AtOmOdO

AtOmOdO is Andrew Collins' scratch server.

Fuzzy Link Bot

Navigate the connections between things that are mentioned near each other in music news.

Instructions

Use the search box to find your favorite musician or band and click them in the list of search hits. What you'll get is a network graph of them and all the things that are mentioned near them in music news articles. The circles are colored according to what they are (bands, people, albums, etc.) and are sized according to how many articles they appear in.

You can search for more things and see how they possibly connect to previous things or you can double click any item ('node' in graph lingo) to get more connected nodes. Clicking a node brings up a list of its connections and shows how many articles they appear together in. Click the 'xx articles' link to see a graph of their mentions over time and a list of articles.

About

FLB was written to illustrate some ideas about social network analysis.

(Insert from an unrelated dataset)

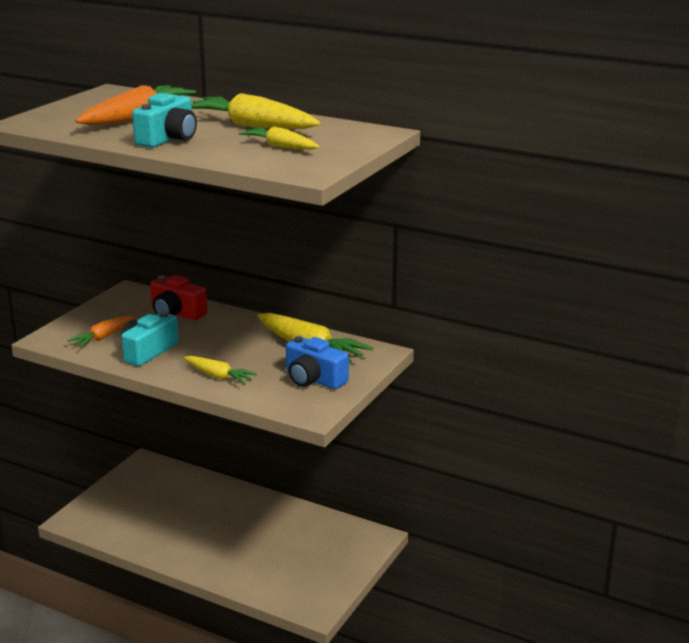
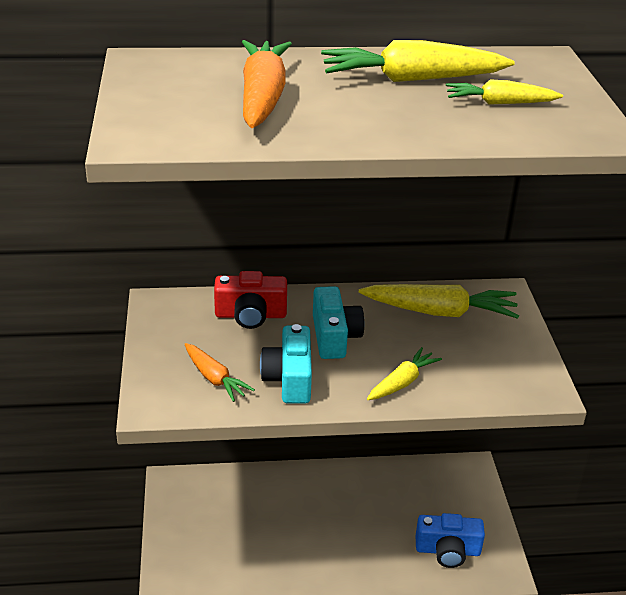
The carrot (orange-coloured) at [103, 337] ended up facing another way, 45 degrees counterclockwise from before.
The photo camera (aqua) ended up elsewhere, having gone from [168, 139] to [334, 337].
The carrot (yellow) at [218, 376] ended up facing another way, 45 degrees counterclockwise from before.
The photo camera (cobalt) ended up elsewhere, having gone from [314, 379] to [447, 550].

Every hour, a Groovy script scrapes a list of RSS feeds for various music news websites, downloads any new pages, cleans up and sends the text to the Open Calais entity extraction service.

FLB data flow

The results of the entity extraction are in the form of what the entity is (person, place, band, album) and where it was found in the text. This data is stored in a SQL database.

There's a very simple J2EE application that takes requests from the FLB web app, queries the SQL database and sends back JSON formatted results.

The FLB web app uses the D3.js library to handle drawing the graph and dealing with input. It was first implemented as a Flash/Flare/Flex app which was a wonderful platform to write for but was pretty well killed off by the iPad not supporting Flash.

Cheap...

One of the goals for FLB was to show how much data could be handled on modest hardware. The backend is a single instance of MySQL running on a 3ghz/ 8gig desktop class machine with a 250gig 7500 rpm disk.

FLB has been indexing music news since early 2008 and as of 2014 has processed almost half a million articles with over sixteen million mentions of over a million entities.